Darsie – ook wel Slimpie Dimpie genoemd – kan alles. Hij kan voetballen en vioolspelen, pannenkoeken bakken, heel hard achteruit rennen en op zijn handen lopen. Hij spreekt zeven talen en kent alle hoofdsteden van de wereld uit zijn hoofd. Maar één ding kan hij niet en dat is vrienden maken. Andere kinderen zijn jaloers op hem of vinden hem stom. Zelfs zijn ouders ergeren zich aan hem. Zij zijn sowieso meer geïnteresseerd in hun werk – keukens verkopen – en televisiekijken dan in hun zoon. Daarom sturen ze hem naar Kinderasiel De Gouden Bergen in Zwitserland. Darsie ziet er eigenlijk wel naar uit: nu hoeft hij niet meer naar die stomme school! Maar dan ontmoet hij Bibi, die hem vertelt dat het helemáál niet zo leuk is in De Gouden Bergen. En vrienden maken blijkt ook moeilijker dan hij dacht…
Recensie
Aanvankelijk lijkt dit een grappig boek te zijn; het doet erg denken aan Matilda van Roald Dahl. Ook hier is de hoofdpersoon een briljant kind, met ouders die niet veel verder kijken dan hun eigen interesses en hun kind vooral lastig vinden. In het eerste hoofdstuk wordt dat ook lekker aangedikt.
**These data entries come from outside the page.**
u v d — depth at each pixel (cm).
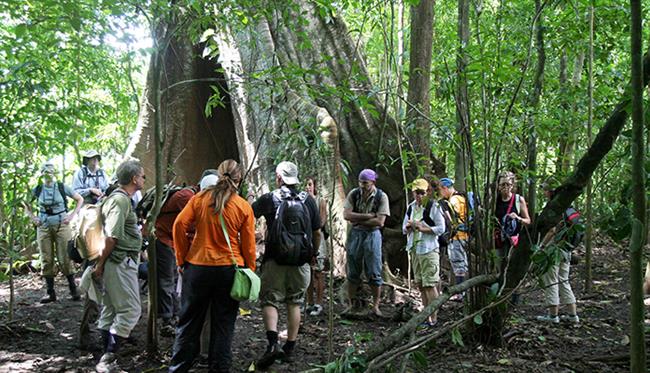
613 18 787
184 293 433
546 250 466
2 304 742
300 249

Maar al snel wordt duidelijk dat dit helemaal niet zo’n grappig verhaal is. Darsie wordt uitgelachen in de klas, doordat hij andere interesses heeft dan zijn klasgenoten. Hij snapt bovendien echt niet hoe het kan dat zijn klasgenoten zijn interesses niet delen. Zijn bovengemiddelde intelligentie zit hem duidelijk in de weg in het maken van contact.
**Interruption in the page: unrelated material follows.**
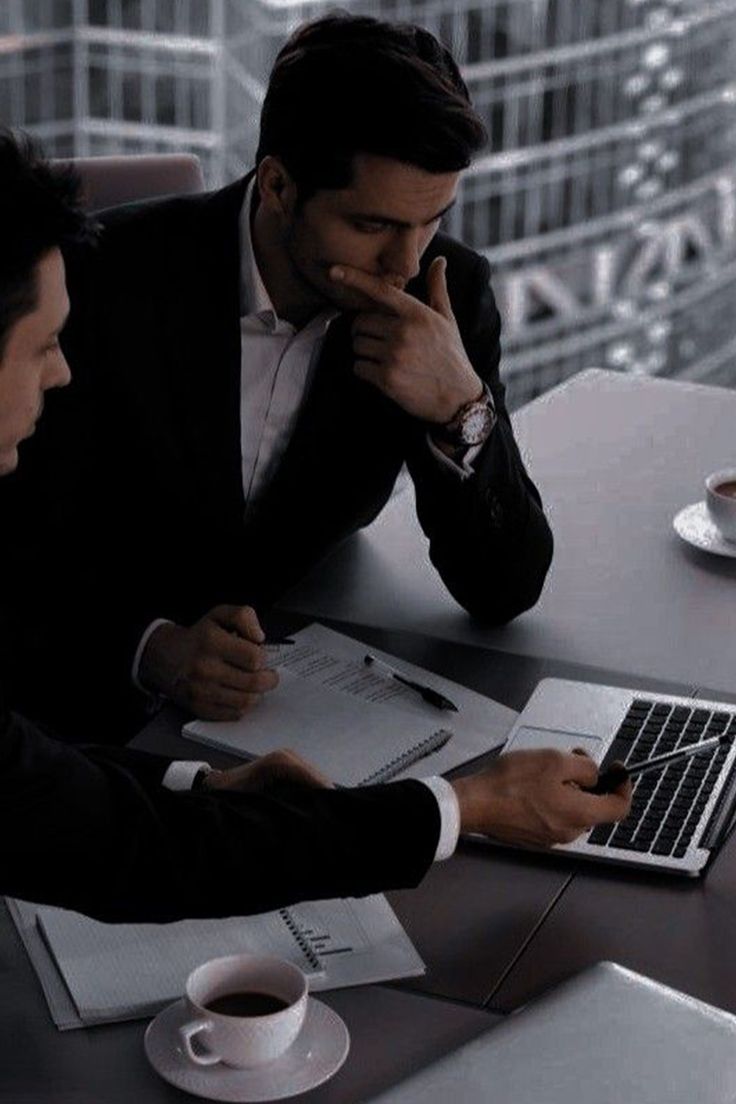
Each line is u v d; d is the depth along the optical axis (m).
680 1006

Als hij vervolgens naar Kinderasiel De Gouden Bergen wordt gestuurd, lijkt dit in eerste instantie ook weer lekker overdreven (en dus grappig): aan het begin van het boek wordt een korte introductie gegeven, waarbij wordt verteld dat alle kinderen op hun rechterzij moeten slapen en dat ze elke zaterdag een positieve brief naar hun ouders moeten sturen. Maar dan blijkt ook dit helemaal niet grappig (bedoeld): er wordt namelijk verwezen naar de vroegere ‘vakantiekolonies’ in Nederland, waar precies dezelfde regels golden!
Er wordt op deze manier een aantal serieuze thema’s op vrij luchtige manier gebracht, al zijn de wisselingen in de mate van humor vrij verwarrend. Het verhaal wordt verder nog regelmatig even onderbroken voor een weetje over iets wat in de tekst wordt genoemd, zoals morse, de Eiffeltoren of de glaskikker, maar dat maakt het boek juist wel interessant voor weetgrage kinderen!
Voor sommige hoogbegaafde kinderen zal dit boek bovendien voor herkenning zorgen: de honger naar kennis, het onbegrip van andere kinderen, de moeite die het kost om vrienden te maken… Maar als leerkracht van hoogbegaafde kinderen moet ik zeggen dat dit wel het clichébeeld van hoogbegaafde kinderen versterkt. Het profiel van Darsie past eerder bij een kind met Asperger, dan bij een hoogbegaafd kind (al is een kind met Asperger vaak ook hoogbegaafd). Zijn sociale onhandigheid en beperkte inlevingsvermogen zijn hier duidelijke kenmerken van.
Eigenlijk is dit boek interessant voor álle kinderen die zich anders of onbegrepen voelen, of ze nou hoogbegaafd zijn of niet. Ook Bibi en Kees zijn rolmodellen voor kinderen die anders zijn (Bibi is geadopteerd, maar niet gewenst en Kees is verschrikkelijk onhandig). Al met al zit er meer diepgang in dit boek dan je in eerste instantie zou denken en de soepele schrijfstijl maakt het boek zeer toegankelijk.
Lestips
Allereerst kun je een fragment uit het eerste hoofdstuk gebruiken voor boekpromotie:
De dag dat (…) vind het prima.’ (blz. 26 t/m 31)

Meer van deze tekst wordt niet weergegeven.